> _WHAT TO PRODUCE_
Count the lines of the items below that contain the string "between", with case treated as significant, and state only the resulting number.

> _SOURCE RECORDS_
▼

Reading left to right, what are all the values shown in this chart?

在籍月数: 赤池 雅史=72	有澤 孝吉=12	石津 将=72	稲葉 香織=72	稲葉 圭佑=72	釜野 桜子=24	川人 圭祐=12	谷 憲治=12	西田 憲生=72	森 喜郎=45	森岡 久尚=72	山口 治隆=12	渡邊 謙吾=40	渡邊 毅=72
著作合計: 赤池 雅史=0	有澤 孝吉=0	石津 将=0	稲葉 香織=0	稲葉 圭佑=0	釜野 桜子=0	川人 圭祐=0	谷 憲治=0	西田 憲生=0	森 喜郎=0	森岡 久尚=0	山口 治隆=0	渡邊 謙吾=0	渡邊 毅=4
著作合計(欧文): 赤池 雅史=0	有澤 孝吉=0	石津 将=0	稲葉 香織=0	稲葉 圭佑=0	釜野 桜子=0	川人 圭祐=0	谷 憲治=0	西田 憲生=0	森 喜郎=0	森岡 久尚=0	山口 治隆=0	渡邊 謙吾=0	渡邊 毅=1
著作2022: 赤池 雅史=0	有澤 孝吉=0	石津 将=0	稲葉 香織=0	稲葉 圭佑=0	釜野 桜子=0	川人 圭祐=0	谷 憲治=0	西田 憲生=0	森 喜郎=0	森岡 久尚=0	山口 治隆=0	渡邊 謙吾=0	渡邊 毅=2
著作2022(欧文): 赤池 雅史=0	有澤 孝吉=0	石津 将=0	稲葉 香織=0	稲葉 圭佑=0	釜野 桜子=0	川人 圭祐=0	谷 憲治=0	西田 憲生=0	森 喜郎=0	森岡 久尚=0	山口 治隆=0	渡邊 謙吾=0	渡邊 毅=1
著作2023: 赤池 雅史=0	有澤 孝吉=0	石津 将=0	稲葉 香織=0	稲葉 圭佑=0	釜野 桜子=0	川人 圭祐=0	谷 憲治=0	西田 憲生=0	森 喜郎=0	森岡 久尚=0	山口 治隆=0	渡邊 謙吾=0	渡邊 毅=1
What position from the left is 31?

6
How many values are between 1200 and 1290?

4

▲

> _TASK OUTPUT_
1